What you will do
The data is to be retyped in full, exactly.

________

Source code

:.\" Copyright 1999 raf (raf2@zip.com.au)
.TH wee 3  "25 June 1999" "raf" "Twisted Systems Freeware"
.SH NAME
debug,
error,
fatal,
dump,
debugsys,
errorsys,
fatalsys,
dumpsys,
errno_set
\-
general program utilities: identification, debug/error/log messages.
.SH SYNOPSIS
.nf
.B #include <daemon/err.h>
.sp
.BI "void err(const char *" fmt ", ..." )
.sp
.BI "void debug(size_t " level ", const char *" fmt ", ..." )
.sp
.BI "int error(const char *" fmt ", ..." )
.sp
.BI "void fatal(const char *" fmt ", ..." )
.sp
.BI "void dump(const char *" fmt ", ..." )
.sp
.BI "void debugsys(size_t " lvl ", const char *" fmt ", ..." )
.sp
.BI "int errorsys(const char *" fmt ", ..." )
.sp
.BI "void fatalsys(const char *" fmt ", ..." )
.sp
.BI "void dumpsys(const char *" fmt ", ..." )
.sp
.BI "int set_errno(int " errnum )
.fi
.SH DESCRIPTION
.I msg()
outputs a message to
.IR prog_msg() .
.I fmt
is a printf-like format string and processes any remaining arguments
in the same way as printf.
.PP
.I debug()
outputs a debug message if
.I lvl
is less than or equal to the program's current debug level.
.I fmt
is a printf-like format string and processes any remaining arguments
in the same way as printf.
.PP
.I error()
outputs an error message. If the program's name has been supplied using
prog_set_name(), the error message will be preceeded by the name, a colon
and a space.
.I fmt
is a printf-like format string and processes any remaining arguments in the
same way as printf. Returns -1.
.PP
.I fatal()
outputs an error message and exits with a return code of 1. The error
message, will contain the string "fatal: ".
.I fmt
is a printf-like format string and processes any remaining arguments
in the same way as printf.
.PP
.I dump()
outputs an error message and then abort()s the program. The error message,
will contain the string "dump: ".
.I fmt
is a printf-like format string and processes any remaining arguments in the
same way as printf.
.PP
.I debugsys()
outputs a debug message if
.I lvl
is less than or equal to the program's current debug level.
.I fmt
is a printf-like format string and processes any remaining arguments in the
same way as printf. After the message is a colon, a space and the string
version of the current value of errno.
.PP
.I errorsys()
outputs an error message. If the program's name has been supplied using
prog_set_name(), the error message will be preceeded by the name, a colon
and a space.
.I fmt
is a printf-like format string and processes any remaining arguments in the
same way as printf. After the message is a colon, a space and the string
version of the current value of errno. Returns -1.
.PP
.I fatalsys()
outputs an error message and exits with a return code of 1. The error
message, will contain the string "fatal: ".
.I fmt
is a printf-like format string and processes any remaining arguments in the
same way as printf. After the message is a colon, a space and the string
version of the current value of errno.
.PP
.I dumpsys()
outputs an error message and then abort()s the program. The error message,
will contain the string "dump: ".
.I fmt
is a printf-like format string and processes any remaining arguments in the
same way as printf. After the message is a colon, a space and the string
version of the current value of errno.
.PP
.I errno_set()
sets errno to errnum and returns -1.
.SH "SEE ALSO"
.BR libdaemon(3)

________

Task answer
Source code

:.\" Copyright 1999 raf (raf2@zip.com.au)
.TH wee 3  "25 June 1999" "raf" "Twisted Systems Freeware"
.SH NAME
debug,
error,
fatal,
dump,
debugsys,
errorsys,
fatalsys,
dumpsys,
errno_set
\-
general program utilities: identification, debug/error/log messages.
.SH SYNOPSIS
.nf
.B #include <daemon/err.h>
.sp
.BI "void err(const char *" fmt ", ..." )
.sp
.BI "void debug(size_t " level ", const char *" fmt ", ..." )
.sp
.BI "int error(const char *" fmt ", ..." )
.sp
.BI "void fatal(const char *" fmt ", ..." )
.sp
.BI "void dump(const char *" fmt ", ..." )
.sp
.BI "void debugsys(size_t " lvl ", const char *" fmt ", ..." )
.sp
.BI "int errorsys(const char *" fmt ", ..." )
.sp
.BI "void fatalsys(const char *" fmt ", ..." )
.sp
.BI "void dumpsys(const char *" fmt ", ..." )
.sp
.BI "int set_errno(int " errnum )
.fi
.SH DESCRIPTION
.I msg()
outputs a message to
.IR prog_msg() .
.I fmt
is a printf-like format string and processes any remaining arguments
in the same way as printf.
.PP
.I debug()
outputs a debug message if
.I lvl
is less than or equal to the program's current debug level.
.I fmt
is a printf-like format string and processes any remaining arguments
in the same way as printf.
.PP
.I error()
outputs an error message. If the program's name has been supplied using
prog_set_name(), the error message will be preceeded by the name, a colon
and a space.
.I fmt
is a printf-like format string and processes any remaining arguments in the
same way as printf. Returns -1.
.PP
.I fatal()
outputs an error message and exits with a return code of 1. The error
message, will contain the string "fatal: ".
.I fmt
is a printf-like format string and processes any remaining arguments
in the same way as printf.
.PP
.I dump()
outputs an error message and then abort()s the program. The error message,
will contain the string "dump: ".
.I fmt
is a printf-like format string and processes any remaining arguments in the
same way as printf.
.PP
.I debugsys()
outputs a debug message if
.I lvl
is less than or equal to the program's current debug level.
.I fmt
is a printf-like format string and processes any remaining arguments in the
same way as printf. After the message is a colon, a space and the string
version of the current value of errno.
.PP
.I errorsys()
outputs an error message. If the program's name has been supplied using
prog_set_name(), the error message will be preceeded by the name, a colon
and a space.
.I fmt
is a printf-like format string and processes any remaining arguments in the
same way as printf. After the message is a colon, a space and the string
version of the current value of errno. Returns -1.
.PP
.I fatalsys()
outputs an error message and exits with a return code of 1. The error
message, will contain the string "fatal: ".
.I fmt
is a printf-like format string and processes any remaining arguments in the
same way as printf. After the message is a colon, a space and the string
version of the current value of errno.
.PP
.I dumpsys()
outputs an error message and then abort()s the program. The error message,
will contain the string "dump: ".
.I fmt
is a printf-like format string and processes any remaining arguments in the
same way as printf. After the message is a colon, a space and the string
version of the current value of errno.
.PP
.I errno_set()
sets errno to errnum and returns -1.
.SH "SEE ALSO"
.BR libdaemon(3)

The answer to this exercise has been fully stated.